◆ Gezeigter Text
**********

Die EZB legt sich mit den Banken an
Die Entscheidung der Europäischen Zentralbank (EZB), die lukrativen Zinsgeschäfte für Banken zu beschneiden, erregt die Gemüter. James von Moltke, Finanzvorstand der Deutschen Bank zeigt sich „zutiefst enttäuscht“ darüber, dass die Bedingungen eines geldpolitischen Instruments in einem Volumen von mehr als 2 Bill. Euro rückwirkend geändert werden. Es sei ein „spektakulärer Mulligan“, so der Australier mit deutschen Wurzeln in einer Telefonkonferenz mit Anleiheinvestoren. Golfspieler wissen, dass ein Mulligan die gängige, nach dem offiziellen Regelwerk jedoch nicht zulässige Praxis ist, einem Spieler nach einem völlig verpatzten Schlag eine straffreie Wiederholung anzubieten. Dass sich die EZB diese Freiheit nimmt, zwinge die Branche dazu, die Zuverlässigkeit langfristiger Instrumente zu hinterfragen, ergänzte er säuerlich. Auch die Commerzbank will die Entscheidung zwar akzeptieren, schiebt aber den Seitenhieb hinterher, dass „die rückwirkende Änderung von Vertragsbedingungen nicht vertrauensbildend ist“. Ähnlich pikiert klingen Protestnoten aus diversen Bankenverbänden. Sparkassenpräsident Helmut Schleweis wirft der Notenbank mehr oder minder offen Vertragsbruch vor.
Für Geschäftsbanken wie Zentralbanken im Euroraum geht es um Milliarden – und um ihre Reputation. Die einen stehen plötzlich als kalte Krisenprofiteure da, weil sie ohne Risiko satte Gewinne aus Zinsgeschäften mit den Notenbanken einstreichen. Beobachter ziehen Parallelen zu „Übergewinnen“ von Energiekonzernen wegen des Gaspreisschocks, was Gegenstand heftiger Debatten in Politik, Wirtschaft und Gesellschaft ist. Die anderen stehen in der Kritik, Banken zu subventionieren und dadurch schlimmstenfalls Steuergeld aufs Spiel zu setzen.

**********

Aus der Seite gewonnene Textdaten
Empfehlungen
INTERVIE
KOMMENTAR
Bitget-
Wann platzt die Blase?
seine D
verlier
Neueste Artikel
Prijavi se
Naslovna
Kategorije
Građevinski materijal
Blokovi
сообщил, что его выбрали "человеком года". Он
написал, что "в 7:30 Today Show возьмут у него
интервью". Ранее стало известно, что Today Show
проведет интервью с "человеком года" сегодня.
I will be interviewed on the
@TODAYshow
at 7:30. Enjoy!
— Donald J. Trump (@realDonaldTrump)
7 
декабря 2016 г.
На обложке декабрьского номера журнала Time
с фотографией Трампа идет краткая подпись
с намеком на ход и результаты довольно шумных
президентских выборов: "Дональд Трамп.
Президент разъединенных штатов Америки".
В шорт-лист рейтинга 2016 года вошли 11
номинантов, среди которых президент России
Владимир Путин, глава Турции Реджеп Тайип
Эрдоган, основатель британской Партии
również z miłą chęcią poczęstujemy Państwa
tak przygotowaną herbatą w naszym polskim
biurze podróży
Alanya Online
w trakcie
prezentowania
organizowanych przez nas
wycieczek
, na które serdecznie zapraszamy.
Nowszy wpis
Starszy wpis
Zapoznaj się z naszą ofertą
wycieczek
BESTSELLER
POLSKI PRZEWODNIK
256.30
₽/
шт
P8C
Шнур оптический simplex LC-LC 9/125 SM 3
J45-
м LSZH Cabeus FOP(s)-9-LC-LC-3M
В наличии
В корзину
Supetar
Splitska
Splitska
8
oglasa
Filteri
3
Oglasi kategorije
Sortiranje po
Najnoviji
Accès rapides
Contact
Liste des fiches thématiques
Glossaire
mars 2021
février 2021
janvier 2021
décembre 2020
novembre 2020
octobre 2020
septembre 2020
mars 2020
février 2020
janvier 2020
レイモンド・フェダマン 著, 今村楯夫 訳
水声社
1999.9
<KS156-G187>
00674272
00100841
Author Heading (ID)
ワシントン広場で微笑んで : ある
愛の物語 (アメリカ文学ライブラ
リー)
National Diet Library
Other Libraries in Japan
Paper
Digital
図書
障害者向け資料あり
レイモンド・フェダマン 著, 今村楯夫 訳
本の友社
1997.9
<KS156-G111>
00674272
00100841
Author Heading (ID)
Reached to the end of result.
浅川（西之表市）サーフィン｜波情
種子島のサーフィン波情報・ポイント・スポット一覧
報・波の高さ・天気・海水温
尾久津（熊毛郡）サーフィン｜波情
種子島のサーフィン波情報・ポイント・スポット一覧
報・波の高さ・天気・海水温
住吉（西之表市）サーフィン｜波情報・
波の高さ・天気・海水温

**********

◆ Zu erledigende Aufgabe
Welches Amt hat James von Moltke laut dem Text über den Streit zwischen der EZB und den Banken?

◆ Gelöste Aufgabe
Er ist Finanzvorstand der Deutschen Bank.